## Soal Latihan:
Menurut bagian dokumen di bawah, untuk apa tong-tong prek yang dulu biasa dilakukan si "aku" bersama kawan-kawannya?

## Bagian Dokumen:
==*==
Ku teguk secangkir kopi hitam di ujung malam, bintang dan rembulan yang masih sealis nampak malu-malu menyapaku di beranda rumah. remang cahaya philips 5 watt kian menambah hangat suasana malam. aku tertegun dengan segudang angan dan harapan yang belum sempat tergapai. ini penghujung ramadhn tahun ini. orang-orang mulai sibuk ini itu meyambut hari kemenangan. jalan-jalan, pertokoan, mall dan pasar kian ramai. meski ada larangan pemerintah untuk tidak keluar rumah efek covid-19 yang mulai melanda negeriku maret lalu 2020.
Sesekali aku tengok kenangan lalu. aku, tom, kris dan kawan-kawan lainnya, biasa mengisi malam dengan duduk-duduk bersednau gurau sambil menunggu waktu yang pas buat tong-tong prek. ya itu kebiasaan kami dulu, sebagai bentuk partisipasi sederhana dalam rangka membangunkan warga untuk menyiapkan santap sahur. sebuah tradisi yang turun-temurun dan perlahan mulai punah, diganti dengan era digital yang mungkin bagi kami tak seindah dulu.
==*==
## Bahan yang Diberikan:
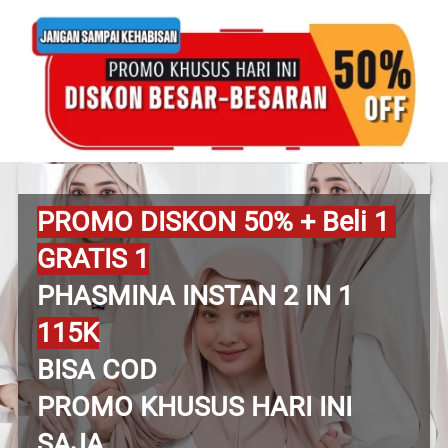
PROMO DISKON 50% + Beli 1 
GRATIS 1
PHASMINA INSTAN 2 IN 1
115K
BISA COD
PROMO KHUSUS HARI INI 
SAJA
==*==
## Jawaban Soal:
Untuk membangunkan warga agar menyiapkan santap sahur.